When Vladimir Putin sent his armies into Ukraine exactly 300 days ago, it was not immediately clear to the residents of the global south why a war between two white, largely Slavic countries was of concern to them. Moreover, many on the anti-imperialist left in the U.S. began gravitating toward the Russian side simply because Russia was America’s old foe and, to them, it was America, rather than Russia, that was the seat of imperialist evil. 

Enter Martin Kimani, Kenya’s ambassador to the United Nations, where Kenya holds a rotating seat on the Security Council.
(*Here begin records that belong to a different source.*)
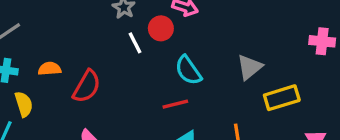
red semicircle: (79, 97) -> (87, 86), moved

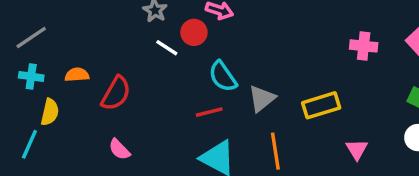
white line: (135, 43) -> (167, 48), turned -30
gray triangle: (250, 67) -> (262, 99), moved
yellow semicircle: (24, 104) -> (50, 112), turned 30

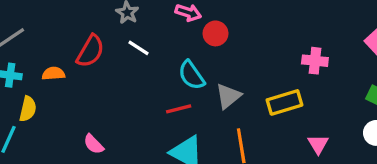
red circle: (194, 32) -> (216, 33), moved
pink cross: (364, 46) -> (315, 61), moved
red semicircle: (116, 93) -> (90, 51), moved

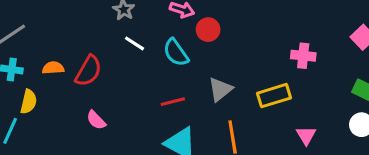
red semicircle: (90, 51) -> (88, 71), moved
cyan semicircle: (191, 75) -> (176, 53), moved
pink semicircle: (94, 144) -> (96, 120), moved

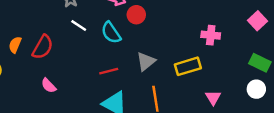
orange semicircle: (53, 68) -> (15, 45), turned -63

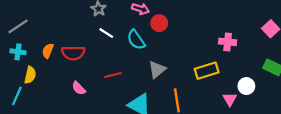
red semicircle: (43, 47) -> (73, 53), turned 60
gray triangle: (146, 62) -> (157, 69), moved
red line: (109, 71) -> (113, 75), moved
white circle: (256, 89) -> (246, 86), moved

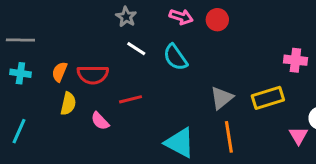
red circle: (159, 23) -> (217, 20), moved
gray line: (18, 26) -> (20, 40), turned 35
gray triangle: (157, 69) -> (222, 98), moved
yellow semicircle: (30, 75) -> (68, 104), moved
red line: (113, 75) -> (130, 99), moved

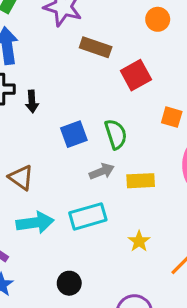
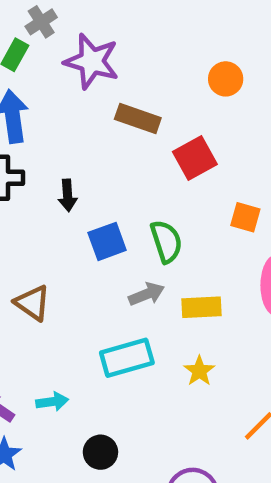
black arrow: (32, 102) -> (68, 195), moved
cyan arrow: (35, 223) -> (52, 402), moved, size x0.6
yellow star: (139, 241) -> (199, 371), moved

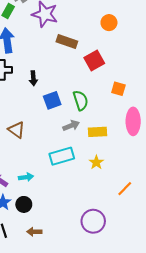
black circle: (100, 452) -> (24, 204), moved

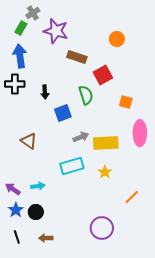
green semicircle: (81, 100) -> (86, 95), moved
yellow rectangle: (97, 132) -> (106, 143), size x1.4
Just a couple of days before the Russian tanks started rolling, Kimani made a coolly impassioned speech from the Security Council, framing the brewing conflict as an anti-colonial, anti-imperial struggle—by Ukraine against Russia. Coming from the representative of a former British colony that had fought hard for its independence, the message resonated, especially among progressives who had felt torn. Wasn’t the West at fault for pushing Russia to the brink? This was a clear moral argument to the contrary, in terms the Western left could easily understand. In the days after the invasion, the speech went viral.